Government taking steps to ensure affordable milk powder options
Govt taking steps to ensure affordable infant formula options
Regardless of price, all infant formula milk sold here meets quality and safety standards, as well as the nutritional requirements for infants to grow healthily.
Dr Koh Poh Koon, Senior Minister of State for Trade and Industry, gave this assurance in Parliament yesterday after two young mothers in the House - Macpherson MP Tin Pei Ling and Pasir Ris-Punggol GRC MP Sun Xueling - raised concerns about milk powder prices.
Ms Tin, who has a young son, had asked why the rise in prices had far exceeded inflation rates and increments in other countries.
Ms Sun, a mother of two girls aged five months and four years old, said in a Facebook post that a standard tin of 900g of infant formula costs about $56 on average, compared to $25 in 2007 - a 120 per cent rise over 10 years.
A check of four supermarkets yesterday showed that prices of common milk powder brands can vary from less than $20 to over $60.
Dr Koh said that some infant formula companies give the impression that their brands can "do more for children", but the scientific evidence is weak.
"Without better information, parents should be careful about relying on the claims made by infant formula companies, or be misled into using price as a proxy for the quality of the product," he said, while stressing that cheaper options are just as nutritious.
Mr Koh also said the Government will take steps to ensure affordable infant milk powder by making more brands available to foster stronger price competition and provide more choices for parents.
By the end of the year, it hopes to simplify and streamline import requirements, and remove unnecessary barriers to entry.
To protect consumers, there will be more restrictions on advertising and labelling of infant formula. For instance, the Agri-Food and Veterinary Authority will prohibit the use of nutrition and health claims and idealised images for infant formula milk.
Currently, a code of ethics restricts advertising, marketing and promotion of infant formula for babies below six months.
The Health Promotion Board is reviewing if this advertising restriction could be extended to formula for infants up to 12 months old.
Singapore Management University Associate Professor of Marketing Hannah Chang said most parents would choose to err on the side of caution when it comes to baby products.
"Despite economic reasons, parents tend to make emotional decisions.
"They would chose to pick a brand that is trusted, especially if they are new parents," she said.
But Prof Chang thinks that increasing the options available and assuring parents that all brands sold here meet stringent quality standards is a step in the right direction.
Killiney Family and Wellness Clinic's Dr Clarence Yeo said most parents are unlikely to switch brands based on price unless their child shows intolerance to the milk.
Low-income families who need to buy infant formula will get help, the Ministry of Social and Family Development (MSF) said in a written reply yesterday to Potong Pasir MP Sitoh Yih Pin and Aljunied GRC MP Low Thia Khiang.
Parents choose pricier milk powder due to kids' allergies
The increasing prices of infant formula might be painful, but the baby's well-being is more important, said parents The New Paper spoke to yesterday.
They often choose more expensive brands of milk powder because of their children's allergies.
Mr Tinesh Siv, 29, has been searching for a suitable formula for his one-month-old daughter. She has a sensitive stomach and often vomits milk.
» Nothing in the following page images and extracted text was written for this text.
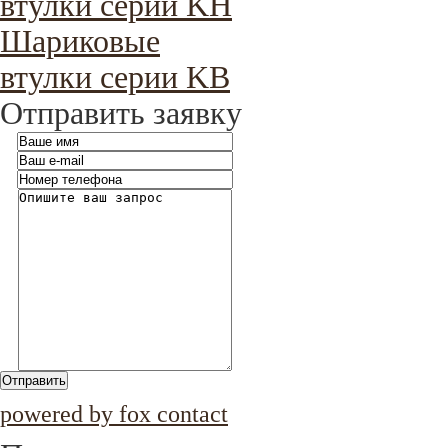
втулки серии KH
Шариковые
втулки серии KB
Отправить заявку
Отправить
powered by fox contact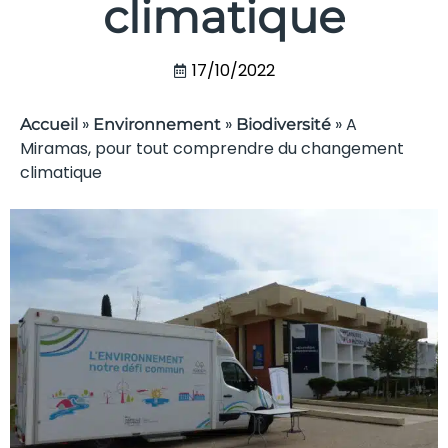
climatique
17/10/2022
»
»
»
A
Accueil
Environnement
Biodiversité
Miramas, pour tout comprendre du changement
climatique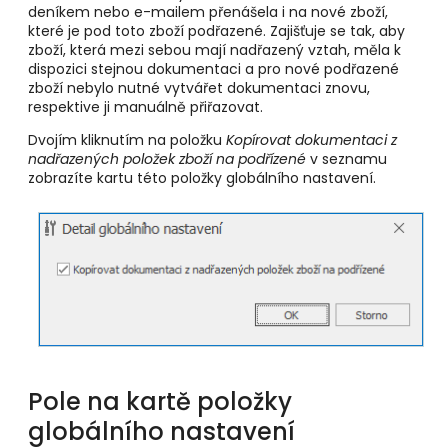
deníkem nebo e-mailem přenášela i na nové zboží,
které je pod toto zboží podřazené. Zajišťuje se tak, aby
zboží, která mezi sebou mají nadřazený vztah, měla k
dispozici stejnou dokumentaci a pro nové podřazené
zboží nebylo nutné vytvářet dokumentaci znovu,
respektive ji manuálně přiřazovat.
Dvojím kliknutím na položku
Kopírovat dokumentaci z
nadřazených položek zboží na podřízené
v seznamu
zobrazíte kartu této položky globálního nastavení.
Pole na kartě položky
globálního nastavení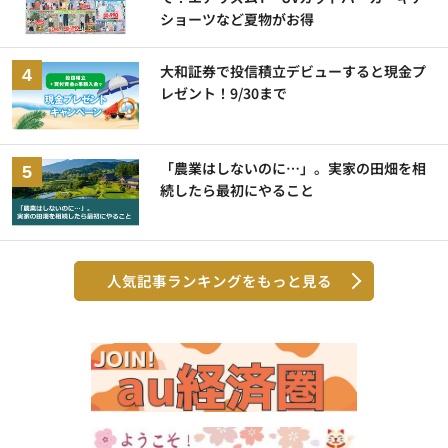
ショーツなど夏物がお得
大和証券で投信積立デビューすると現金プ
レゼント！9/30まで
「農業はしないのに…」。実家の田畑を相
続したら最初にやること
人気記事ランキングをもっと見る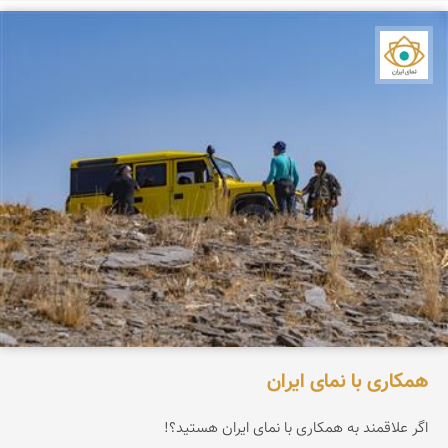
نمای ایران
همکاری با نمای ایران
اگر علاقمند به همکاری با نمای ایران هستید؟!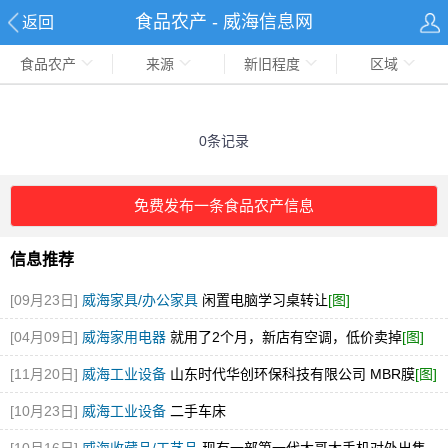
食品农产 - 威海信息网
返回
食品农产
来源
新旧程度
区域
0条记录
免费发布一条食品农产信息
信息推荐
[09月23日]
威海家具/办公家具
闲置电脑学习桌转让
[图]
[04月09日]
威海家用电器
就用了2个月，新店有空调，低价卖掉
[图]
[11月20日]
威海工业设备
山东时代华创环保科技有限公司 MBR膜
[图]
[10月23日]
威海工业设备
二手车床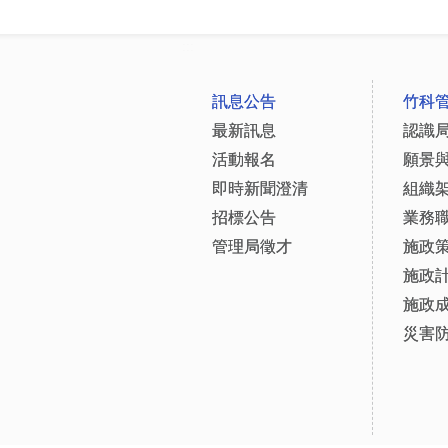
:::
訊息公告
竹科
最新訊息
認識
活動報名
願景
即時新聞澄清
組織
招標公告
業務
管理局徵才
施政
施政
施政
災害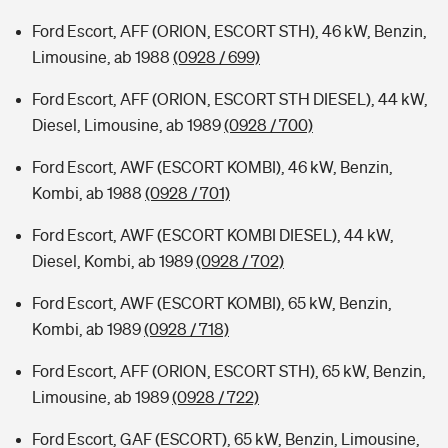
Ford Escort, AFF (ORION, ESCORT STH), 46 kW, Benzin,
Limousine, ab 1988
(0928 / 699)
Ford Escort, AFF (ORION, ESCORT STH DIESEL), 44 kW,
Diesel, Limousine, ab 1989
(0928 / 700)
Ford Escort, AWF (ESCORT KOMBI), 46 kW, Benzin,
Kombi, ab 1988
(0928 / 701)
Ford Escort, AWF (ESCORT KOMBI DIESEL), 44 kW,
Diesel, Kombi, ab 1989
(0928 / 702)
Ford Escort, AWF (ESCORT KOMBI), 65 kW, Benzin,
Kombi, ab 1989
(0928 / 718)
Ford Escort, AFF (ORION, ESCORT STH), 65 kW, Benzin,
Limousine, ab 1989
(0928 / 722)
Ford Escort, GAF (ESCORT), 65 kW, Benzin, Limousine,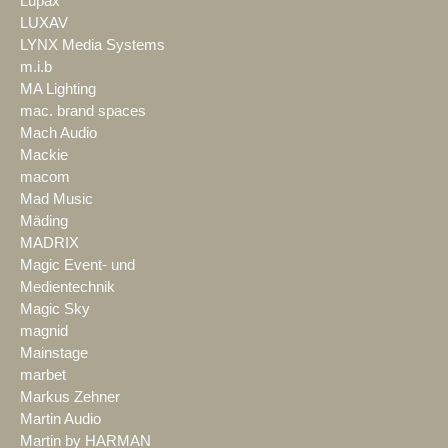
Lupax
LUXAV
LYNX Media Systems
m.i.b
MA Lighting
mac. brand spaces
Mach Audio
Mackie
macom
Mad Music
Mäding
MADRIX
Magic Event- und
Medientechnik
Magic Sky
magnid
Mainstage
marbet
Markus Zehner
Martin Audio
Martin by HARMAN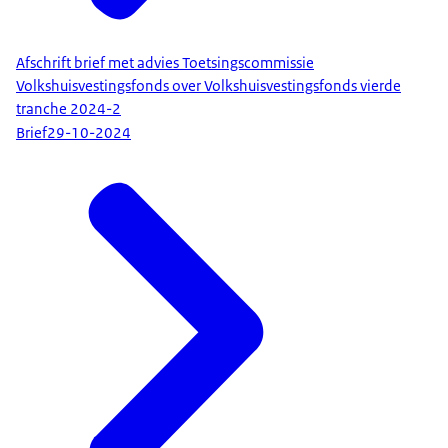
Afschrift brief met advies Toetsingscommissie
Volkshuisvestingsfonds over Volkshuisvestingsfonds vierde
tranche 2024-2
Brief
29-10-2024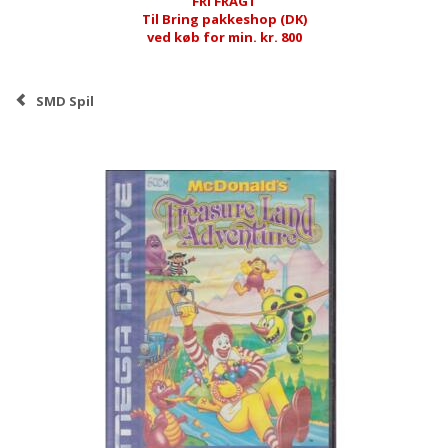
FRI FRAGT
Til Bring pakkeshop (DK)
ved køb for min. kr. 800
SMD Spil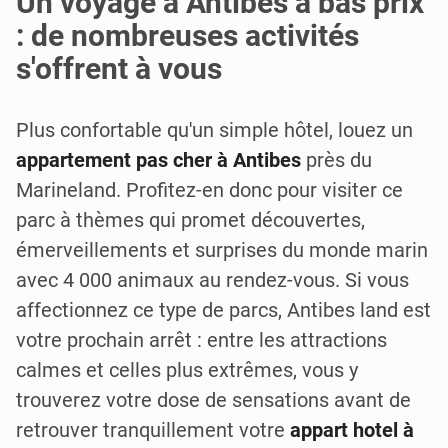
Un voyage à Antibes à bas prix
: de nombreuses activités
s'offrent à vous
Plus confortable qu'un simple hôtel, louez un
appartement pas cher à Antibes
près du
Marineland. Profitez-en donc pour visiter ce
parc à thèmes qui promet découvertes,
émerveillements et surprises du monde marin
avec 4 000 animaux au rendez-vous. Si vous
affectionnez ce type de parcs, Antibes land est
votre prochain arrêt : entre les attractions
calmes et celles plus extrêmes, vous y
trouverez votre dose de sensations avant de
retrouver tranquillement votre
appart hotel à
He said: "She drinks a lot of milk, so one tin lasts about 1½ weeks. That adds up to over $100 a month. And the formula (for sensitive stomachs) will probably be more expensive."
Mr Ken Lim, 35, who has 20-month-old twins, tries to save money by supplementing milk powder with breast milk. His twins have gone through many brands because they often suffer from constipation or diarrhoea.
Mr Lim, who works in the lift maintenance industry, estimated he spends $1,200 a month on milk powder and diapers.
Ms Ernie Ellysa, 25, whose 14-month-old daughter has a skin allergy, said she spends about 30 per cent of her income on goat milk powder.
The patient service associate, who also has a seven-year-old son, noticed there has been a price increase over the years.
"I used to give my son Similac because it contained DHA and Omega-3, which I thought would be good for his health. I've also tried giving my daughter regular milk powder before she had her skin allergy."
Some parents admit that the milk powder brand matters.
A Chinese national who wanted to be known only as Ms Xiu Xiu said: "I think the prices here are definitely more expensive, but I'll still buy it because it is safer."
The 33-year-old housewife added: "I trust leading milk powder products, such as those with positive titles on them."